Clearly, there exists a growing disconnect when it comes to transitioning individuals from candidates to employees. One of the biggest mistakes companies can make in this regard is to end the onboarding process after the new hire’s first day. Instead, it is more effective to view onboarding as a fluid process that lasts six months to a full year after the start date. This concept is backed up by recent research showing that the vast majority of organizations believe a new hire makes the decision about whether to stay with a company within their first year of employment. However, very few companies have onboarding processes that last a year, let alone the first six months.
Rather than wowing new talent with a high-level recruiting process aided by advanced technology and followed by delivery of a flawed – and often manual – onboarding experience, companies can benefit from integrating technology into their onboarding process, too. However, technology is only part of the solution. True success will depend on using the technology to define and drive the process in a consistent manner, all the while retaining a human touch. Remember, people are the most important resource you have for guaranteeing a successful onboarding experience.
To ensure an effective, people-focused onboarding process, and build loyalty with your new hires, consider the following strategies:
- Ensure the work station is ready to go on the new hire’s first day.
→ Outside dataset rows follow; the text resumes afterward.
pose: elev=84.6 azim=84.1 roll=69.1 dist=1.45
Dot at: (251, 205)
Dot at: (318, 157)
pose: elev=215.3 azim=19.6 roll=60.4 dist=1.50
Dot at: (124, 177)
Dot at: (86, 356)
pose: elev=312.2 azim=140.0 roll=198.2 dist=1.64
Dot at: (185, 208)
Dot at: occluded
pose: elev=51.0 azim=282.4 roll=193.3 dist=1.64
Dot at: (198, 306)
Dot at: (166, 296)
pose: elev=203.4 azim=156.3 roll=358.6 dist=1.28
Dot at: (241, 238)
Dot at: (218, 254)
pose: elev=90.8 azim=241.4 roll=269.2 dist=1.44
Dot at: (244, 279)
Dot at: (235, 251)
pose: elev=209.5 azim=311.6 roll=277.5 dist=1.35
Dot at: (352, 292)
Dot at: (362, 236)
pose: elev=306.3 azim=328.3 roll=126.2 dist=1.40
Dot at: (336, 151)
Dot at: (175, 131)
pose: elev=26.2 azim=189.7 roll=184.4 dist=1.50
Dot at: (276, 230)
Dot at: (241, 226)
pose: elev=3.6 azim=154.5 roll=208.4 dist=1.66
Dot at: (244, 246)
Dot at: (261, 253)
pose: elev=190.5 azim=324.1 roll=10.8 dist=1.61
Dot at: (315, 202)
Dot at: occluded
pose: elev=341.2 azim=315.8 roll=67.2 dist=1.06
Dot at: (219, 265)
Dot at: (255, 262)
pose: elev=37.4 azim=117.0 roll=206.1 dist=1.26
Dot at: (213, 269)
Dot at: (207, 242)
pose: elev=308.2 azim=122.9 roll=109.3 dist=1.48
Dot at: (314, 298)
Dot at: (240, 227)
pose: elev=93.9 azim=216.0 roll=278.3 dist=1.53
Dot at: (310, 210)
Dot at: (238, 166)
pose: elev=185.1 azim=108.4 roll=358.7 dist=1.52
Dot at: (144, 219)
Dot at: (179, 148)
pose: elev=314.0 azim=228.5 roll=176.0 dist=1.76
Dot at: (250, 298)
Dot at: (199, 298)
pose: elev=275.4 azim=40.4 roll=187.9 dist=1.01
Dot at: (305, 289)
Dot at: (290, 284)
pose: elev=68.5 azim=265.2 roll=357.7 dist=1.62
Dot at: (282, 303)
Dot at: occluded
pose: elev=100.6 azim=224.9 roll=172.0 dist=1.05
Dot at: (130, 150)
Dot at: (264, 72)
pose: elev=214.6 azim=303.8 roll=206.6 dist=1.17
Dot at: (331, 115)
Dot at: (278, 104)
This may sound silly but it’s an important and often overlooked component of the onboarding process.
- Socialize the employee by introducing him or her to new colleagues. Or better yet, implement a mentoring or buddy system for new hires to help them become acclimated with the workplace.
- Set clear expectations and discuss how their role is critical to the success of the entire organization.
- Ensure managers are actively involved in the experience to make new hires feel valued as important additions to the team.
- Discuss advancement opportunities up front so new hires can feel they have a future with the organization.
- Ensure that learning and development are part of the onboarding process.
- The process should be consistent for all employees
- And lastly, understand that the onboarding process should last at least the first 90 days, but it will be much more effective at six months to a year.
Onboarding technology is one of the most misunderstood and undervalued solutions available, and most of that confusion stems from the fact that employers rarely extend the onboarding process beyond an employee’s first day. Onboarding needs to be viewed as more than just filling out paperwork, but rather as welcoming a new member onto the team. Understanding that onboarding is a people-focused process that requires an investment of time, and recognizing how technology can help to facilitate – but not substitute for it – is necessary. Once that happens, the company will benefit from a successful onboarding process that engages employees from their very first day.